__Exercise__:
Answer these questions from the passage on Howe's strategy.
(a) How many battalions would Howe take to New York, and how many of them would be left to defend that city?
(b) What does the passage name as the ultimate objective?
(c) In the order Howe actually carried things out, what came first and what came second?

In other words, New York was not meant to be a strategic objective,
but merely a secure *base of operations*.


For one who criticises inductive reasoning, can you spot a flaw in
that statement at all?

2. Partly answered above. He would take 20 battalions to New York,
leaving five for the defense of that city, and first to open
communications with Canada (which would have 3,000 men for its defense
and 3 or 4,000 Canadians [who never would show up]). However, once
this was accomplished, "these corps might take seperate routes into
the province of Massachusetts Bay as circumstances may arise."


The full quote being something like:

"The accomplishment of the primary object for opening the
communication being obtained by the two armies and secured by proper
posts, in which operation the reduction of the rebels in the province
of New York must in some measure ne included, these corps might take
seperate routes into the province of Massachusetts Bay as
circumstances arise."

This gives Howe's clear strategic priorities ("the primary object")
taking New York and "crushing rebel resistance" in New York before a
tentative and qualified ambition to move into New England. I'd be
interested to see if you could refer to any statement of Howe's
identifying an offensive in New England as a "primary object" or
immediate "object" of his intentions in the same manner as he uses
such phrases to refer to New York in 1775 or concentrating on
Washington's army in 1776. The language used seems clear enough to
me. Which is impressive, given the customary obscurity of Howe's
prognostications,

He
then brings up the notion of removing the Boston force from that city
to operate in Rhode Island so that the "army would be better connected
and the corps would act with greater effect on that side, from whence
it might possibly penetrate into the country." IOW, the taking of New
York was the stepping stone for the invasion of New England. No
where does Howe mention operations south of New York.

The tentative language adopted in regard to invading Massachusetts Bay
contrasts with the unchallenged immediate focus on New York and
reflects the actual priority for these tasks.


But not the ultimate objective.


The ultimate objective was to end the rebellion. My contention is
that this was not restricted to an erroneous obsession with crushing
New England in particular as you assert. This is reflected in the
actual British decision-making process in 1775 which subordinated the
military conquest of New England to the holding of bases to open up
seaborne communication. New England was one possible object, but New
York, Rhode Island and even detatched operations in the south were to
be considered and employed first. It was one object among many, all
of which ended up as a higher priority.

This was further
emphasised by the order in which they were performed by Howe in
historical reality, i.e. the taking of New York coming first, Rhode
Island second, and the possibility of Clinton operating against
Massachusetts from Rhode Island a distant third which was abandoned in
favour of developing operations from New York into New Jersey and up
the Hudson.


Again, inductive reasoning suggesting that Howe was following a part
of a concerted plan, when in fact he was doing nothing but reacting to
events.


I'm at a loss to consider what you think British planning actually was
then: all plans, even the rebel's ones, revolved around achieving
pre-selected aims while simultaneously trying to react to external
events as they developed. The rebellion itself can be dismissed as
"doing nothing but reacting" to British colonial policy or the British
response as a whole as "doing nothing but reacting" to the rising in
New England, or the French, Dutch and Spanish interventions, etc, etc
ad infinitum.

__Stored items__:

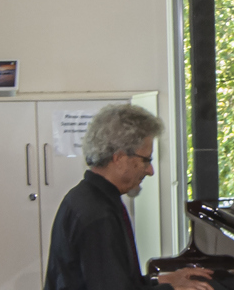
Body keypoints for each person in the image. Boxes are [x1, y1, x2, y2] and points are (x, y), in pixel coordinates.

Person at [44, 104, 221, 290]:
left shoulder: (84, 196)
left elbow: (115, 281)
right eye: (146, 160)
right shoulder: (98, 215)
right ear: (119, 158)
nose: (150, 170)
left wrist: (164, 280)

__Exercise answer__:
(a) He would take 20 battalions and leave five to defend the city.
(b) To end the rebellion.
(c) The taking of New York came first, and Rhode Island came second.